> What needs to be done: State how many lines of the records contain the string "width", and give no other information.

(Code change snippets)
/---
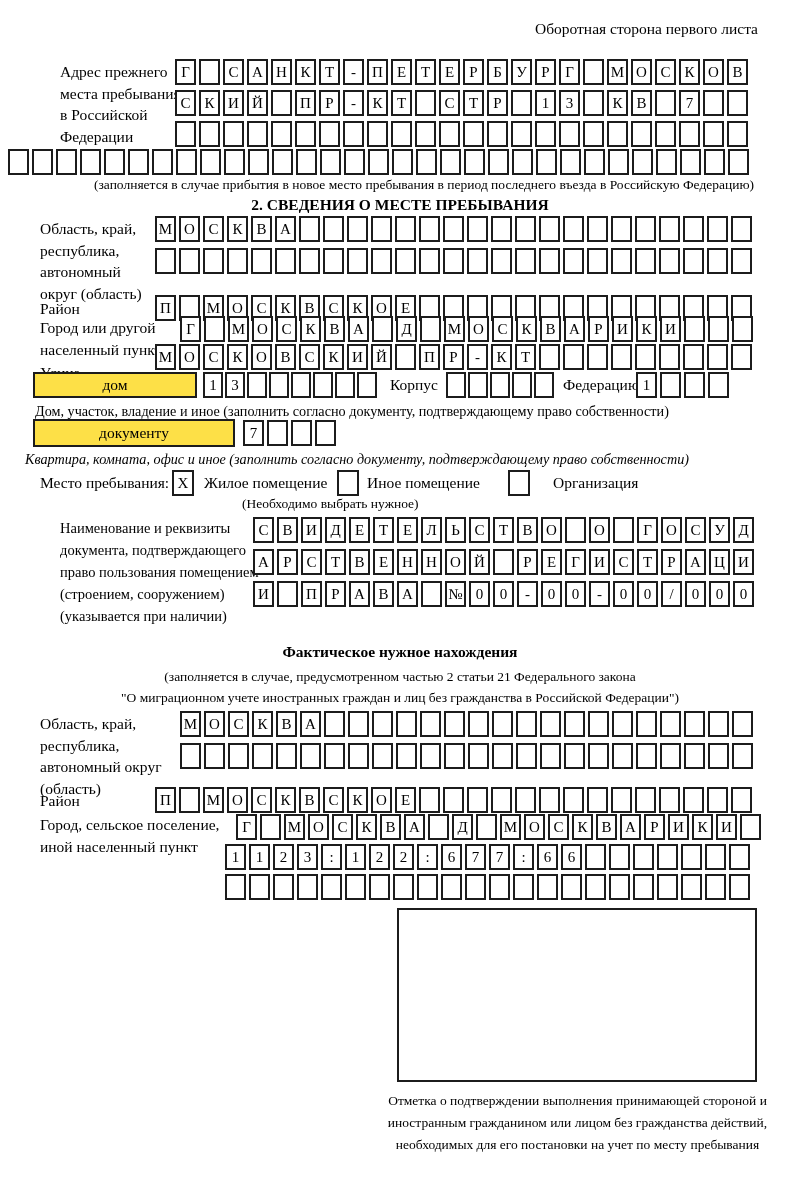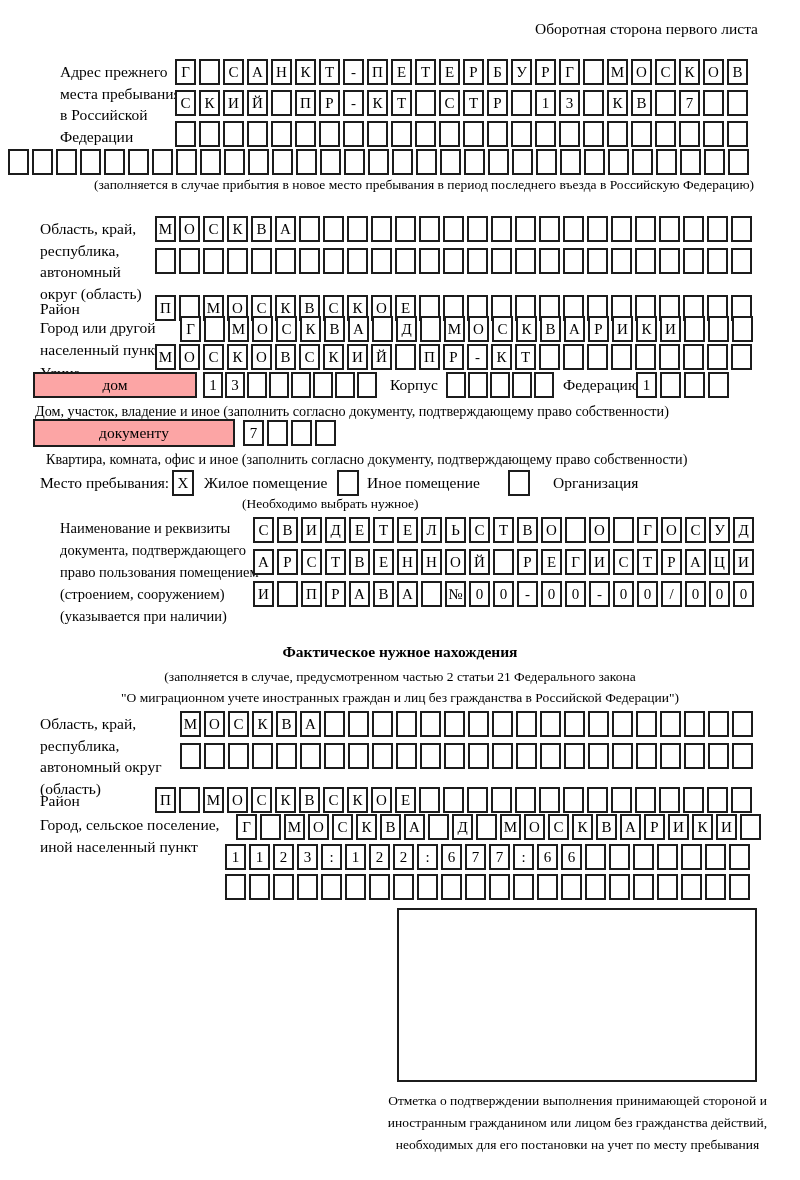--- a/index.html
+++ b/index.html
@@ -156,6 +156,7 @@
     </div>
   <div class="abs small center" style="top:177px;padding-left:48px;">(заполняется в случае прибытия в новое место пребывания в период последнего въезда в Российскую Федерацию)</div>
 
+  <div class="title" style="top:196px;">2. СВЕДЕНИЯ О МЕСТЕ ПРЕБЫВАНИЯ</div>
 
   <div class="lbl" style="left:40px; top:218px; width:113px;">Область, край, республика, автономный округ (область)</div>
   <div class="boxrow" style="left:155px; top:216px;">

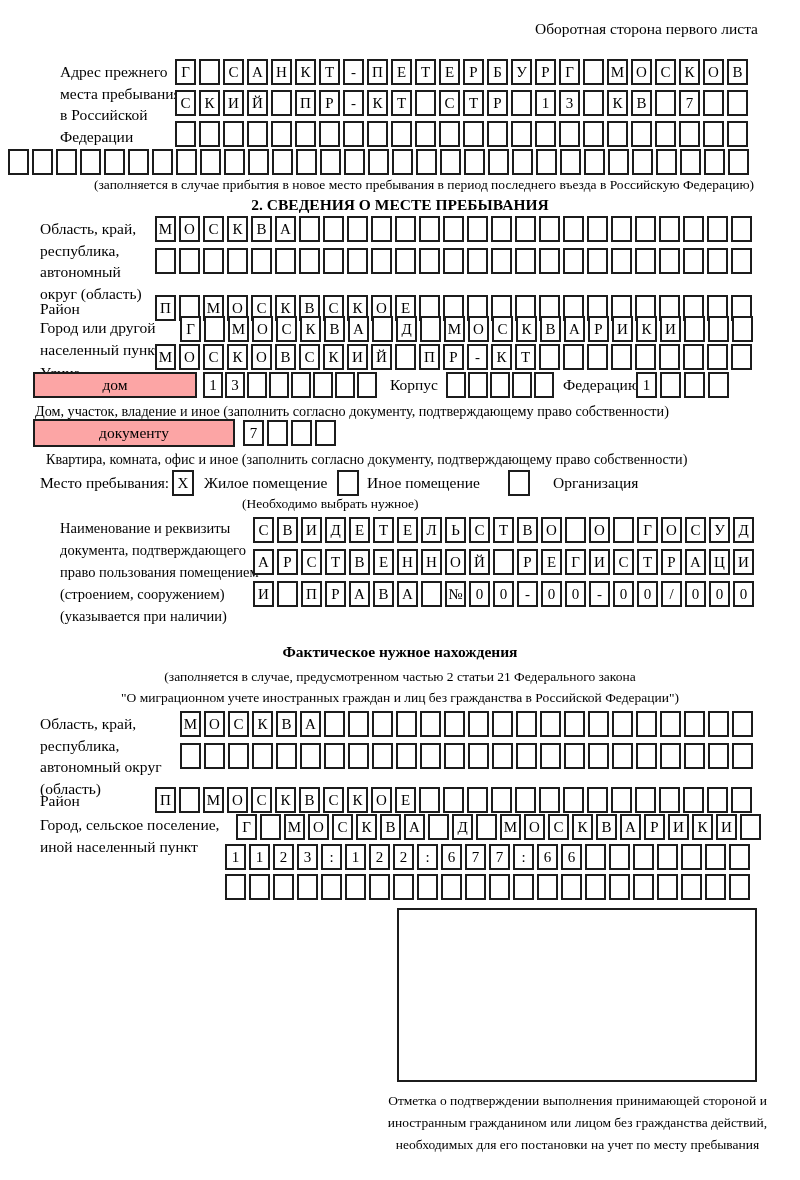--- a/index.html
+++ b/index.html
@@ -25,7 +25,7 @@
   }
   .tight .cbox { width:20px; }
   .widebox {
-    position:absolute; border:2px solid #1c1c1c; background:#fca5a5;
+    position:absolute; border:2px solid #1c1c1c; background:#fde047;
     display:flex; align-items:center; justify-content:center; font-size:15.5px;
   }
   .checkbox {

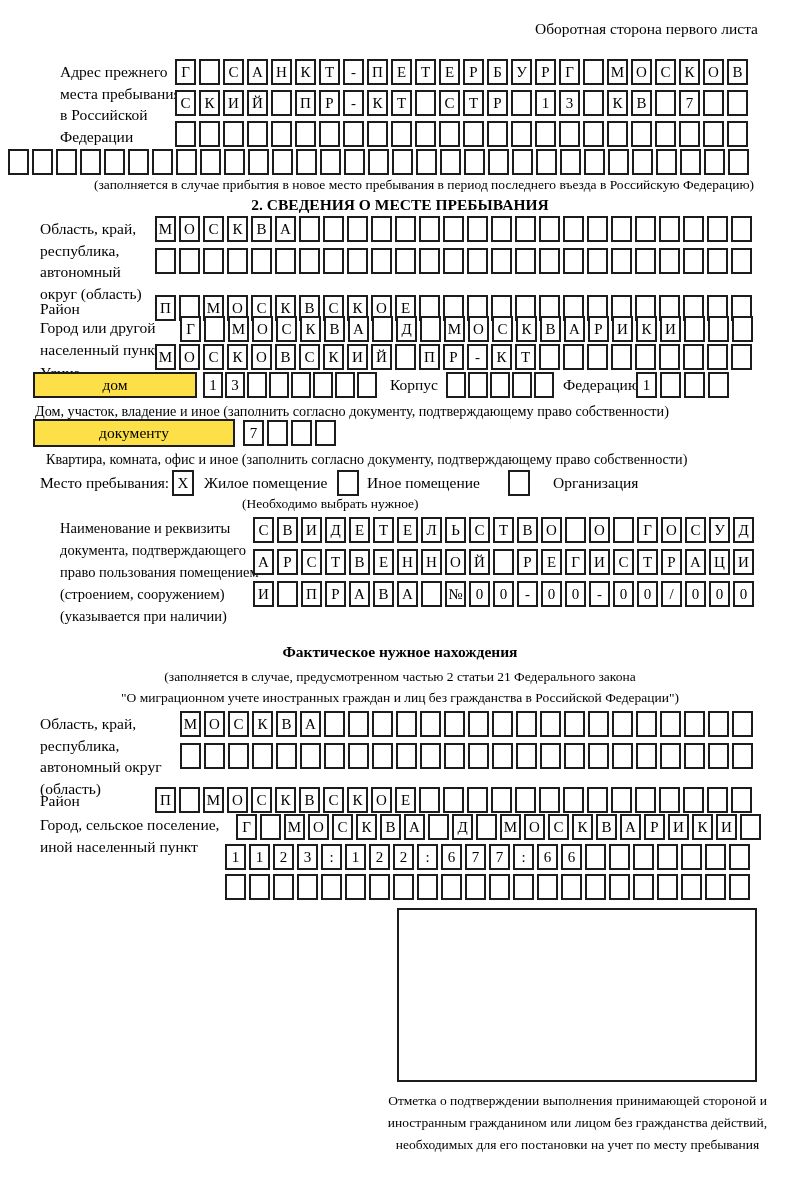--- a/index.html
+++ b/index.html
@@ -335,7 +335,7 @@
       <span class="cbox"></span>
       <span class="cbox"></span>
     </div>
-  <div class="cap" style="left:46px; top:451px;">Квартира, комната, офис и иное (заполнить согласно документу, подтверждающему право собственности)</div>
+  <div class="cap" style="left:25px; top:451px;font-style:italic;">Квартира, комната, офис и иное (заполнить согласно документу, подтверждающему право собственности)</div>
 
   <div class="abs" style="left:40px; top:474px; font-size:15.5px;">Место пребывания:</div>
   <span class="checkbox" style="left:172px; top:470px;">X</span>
\---
/---
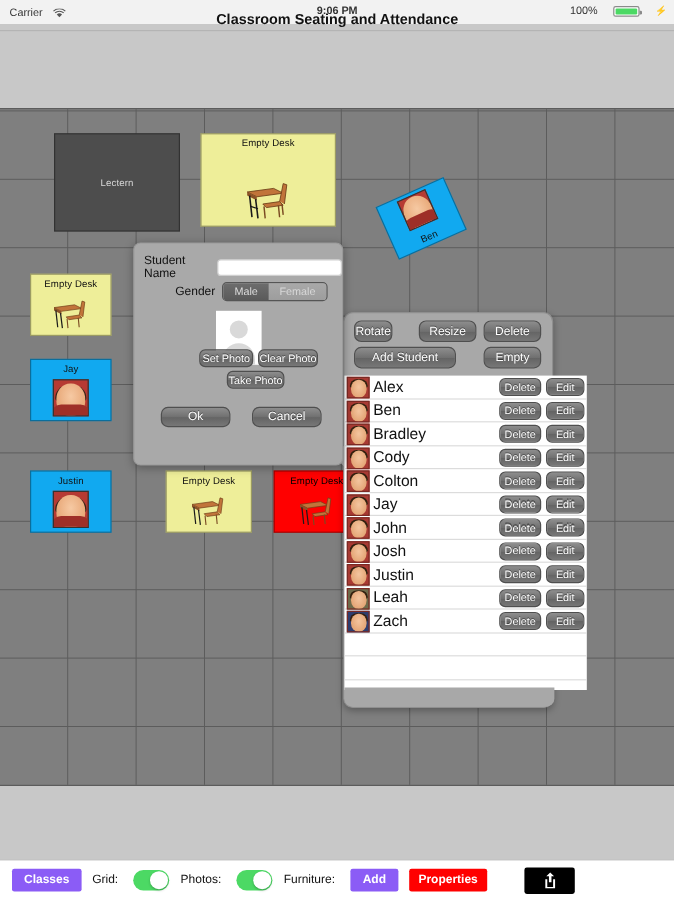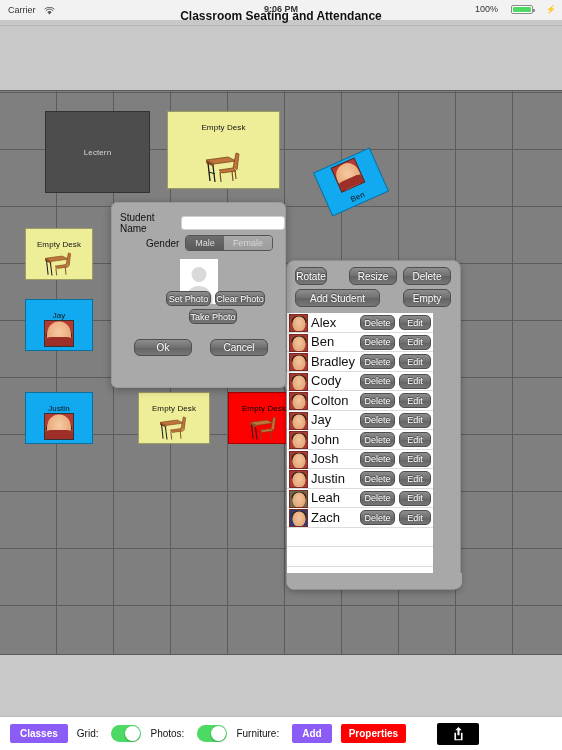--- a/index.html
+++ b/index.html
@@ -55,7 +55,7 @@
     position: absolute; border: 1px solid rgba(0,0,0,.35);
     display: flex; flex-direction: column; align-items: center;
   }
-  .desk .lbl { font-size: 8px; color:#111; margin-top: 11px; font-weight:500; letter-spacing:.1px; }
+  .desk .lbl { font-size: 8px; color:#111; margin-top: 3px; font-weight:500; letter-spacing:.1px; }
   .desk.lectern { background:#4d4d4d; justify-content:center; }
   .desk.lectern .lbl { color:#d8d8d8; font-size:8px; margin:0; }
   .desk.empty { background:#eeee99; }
\---
> Your solution: 2